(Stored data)
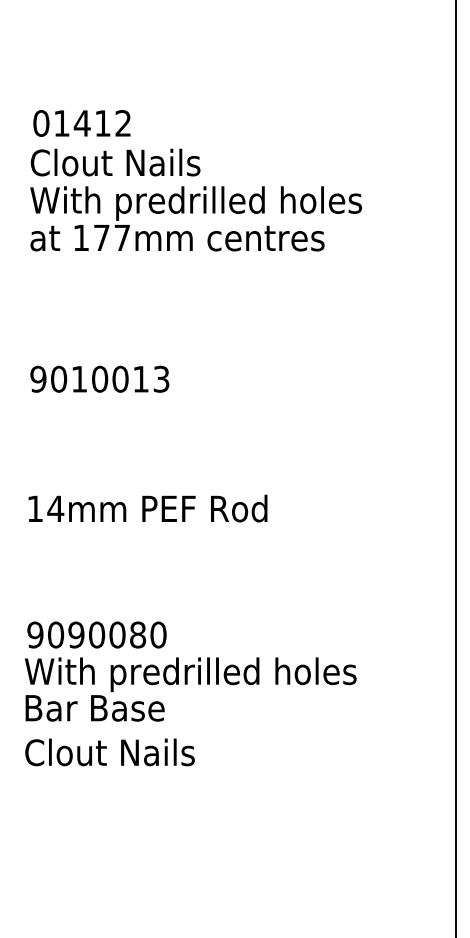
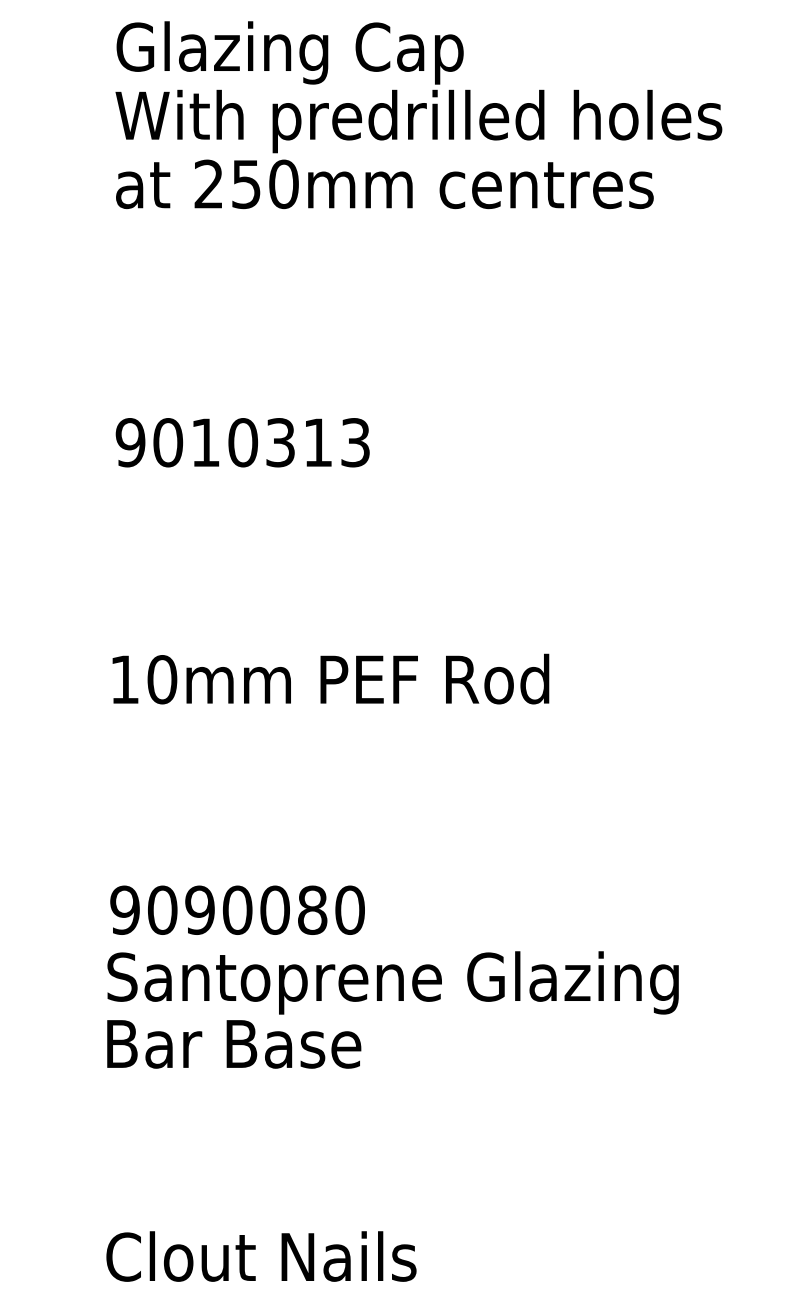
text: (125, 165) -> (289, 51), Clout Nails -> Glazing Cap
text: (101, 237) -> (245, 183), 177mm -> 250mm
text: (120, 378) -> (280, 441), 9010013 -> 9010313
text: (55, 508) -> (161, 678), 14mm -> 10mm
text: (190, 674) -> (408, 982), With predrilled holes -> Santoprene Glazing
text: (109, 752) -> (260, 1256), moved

▶ _WORK REQUIRED_
Print every entry exactly. Pictures are not part of the copy.

▶ _RESPONSE_
text: (125, 165) -> (289, 51), Clout Nails -> Glazing Cap
text: (101, 237) -> (245, 183), 177mm -> 250mm
text: (120, 378) -> (280, 441), 9010013 -> 9010313
text: (55, 508) -> (161, 678), 14mm -> 10mm
text: (190, 674) -> (408, 982), With predrilled holes -> Santoprene Glazing
text: (109, 752) -> (260, 1256), moved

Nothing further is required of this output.